EXTRAIT DU DOCUMENT:

*-*-*

De par la proximité des Cévennes avec les centres universitaires méditerranéens, la flore de cette région a été étudiée très tôt. Montpellier étant l’un des centres de recherche en botanique parmi les plus vieux de France, de nombreux professeurs et naturalistes ont prospecté cette région (Braun-Blanquet, 1933). Rondelet (1507-1566), maître de conférence de l’Université de Montpellier, est ainsi l’un des premiers à faire l’ascension de l’Aigoual. Gaspard Bauhin, professeur à Bâle (1560-1624), herborisa dans cette région autour de 1580, à la suite de quoi il publia son Pinax theatri botanici en 1623, dans lequel plus six cents plantes sont décrites comme nouvelles pour la science. L’époque linnéenne est ensuite marquée par les travaux de M. de Boissier de La Croix de Sauvages et A. Gouan, puis ultérieurement par ceux de M. de Pouzols (de 1830 à 1850) et de M. Martin. Au xxe siècle, les travaux de Ch. Flahault et et J. Braun-Blanquet ont permis de conforter les connaissances acquises sur cette région. La synthèse des observations sur cette flore est désormais accessible à travers l’atlas de la flore et de la faune du Parc national des Cévennes, Biodiv’Cevennes (https://biodiversite.cevennes-parcnational.fr/). Celui-ci contribue à valoriser les observations réalisées dans le cadre de différents protocoles scientifiques en partenariat avec le parc et à sensibiliser les citoyens aux enjeux de la protection environnementale.

*-*-*

INFORMATIONS FOURNIES:
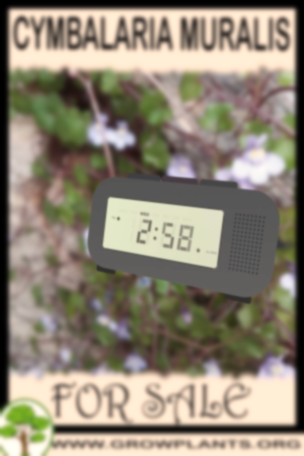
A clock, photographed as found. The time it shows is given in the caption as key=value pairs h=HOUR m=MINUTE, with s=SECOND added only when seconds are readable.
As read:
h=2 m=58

*-*-*

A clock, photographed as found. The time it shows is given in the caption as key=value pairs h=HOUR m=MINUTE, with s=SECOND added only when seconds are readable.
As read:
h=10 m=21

*-*-*

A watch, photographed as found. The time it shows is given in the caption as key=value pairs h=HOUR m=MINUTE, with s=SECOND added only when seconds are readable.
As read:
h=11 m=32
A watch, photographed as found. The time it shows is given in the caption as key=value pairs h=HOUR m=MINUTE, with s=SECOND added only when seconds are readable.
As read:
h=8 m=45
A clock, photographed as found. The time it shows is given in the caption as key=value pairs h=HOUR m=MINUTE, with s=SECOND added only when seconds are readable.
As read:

*-*-*

LISTE DES TÂCHES:
**1.** D'après le texte sur la flore des Cévennes, en quelle année Gaspard Bauhin a-t-il publié son Pinax theatri botanici ?
**2.** Poursuivez le texte sur la flore des Cévennes à la suite de sa dernière phrase.

RÉSULTATS PAR TÂCHE:
**1.** En 1623.

**2.**
* La plateforme Pl@ntNet

La plateforme de science citoyenne Pl@ntNet a été choisie par le parc pour évaluer une nouvelle forme d’implication des citoyens au suivi de la flore. Cette plateforme, initiée il y a plus de dix ans, s’appuie sur des outils web et mobiles pour identifier les plantes à l’aide d’un moteur d’identification visuel automatique. Initialement expérimentée sur la flore des ligneux méditerranéens, elle a été peu à peu étendue à différentes régions telles que la flore de l’Europe occidentale, celle d’Amérique et d’Afrique du Nord, puis plus récemment d’Asie. Les performances d’identification dépendent du volume et de la qualité des données visuelles utilisées pendant la phase d’apprentissage du modèle de reconnaissance (un réseau de neurones convolutionnel) utilisé par le moteur d’identification. Le volume croissant de participants et de données produites (https://identify.plantnet.org/stats) explique l’augmentation ces dernières années des performances du modèle de reconnaissance sur les images soumises par la communauté des utilisateurs.

Le service d’identification est mis à jour mensuellement sur la base des nouvelles données produites, partagées et validées par le réseau des participants (c’est-à-dire des utilisateurs ayant créé un compte et devenus membres de la communauté ; Affouard et al., 2019). La visibilité et l’exploitation de cette plateforme se sont accélérées depuis février 2013, après son déploiement sur les appareils mobiles, iOS en 2013 (Goëau et al., 2013) et Android en 2014 (Goëau et al., 2014). Depuis 2013, le nombre d’utilisateurs quotidiens double chaque année, pour atteindre récemment plus de 500 000 utilisateurs par jour lors des pics d’utilisation en 2020. Au total, plus de 19 millions de personnes ont utilisé l’application dans le monde entier. Traduite en 24 langues, elle permet de proposer rapidement à un utilisateur la liste des noms d’espèces les plus probables, en fonction des images soumises. Jusqu’à quatre images d’une même plante peuvent être analysées simultanément et combinées pour améliorer la pertinence des résultats.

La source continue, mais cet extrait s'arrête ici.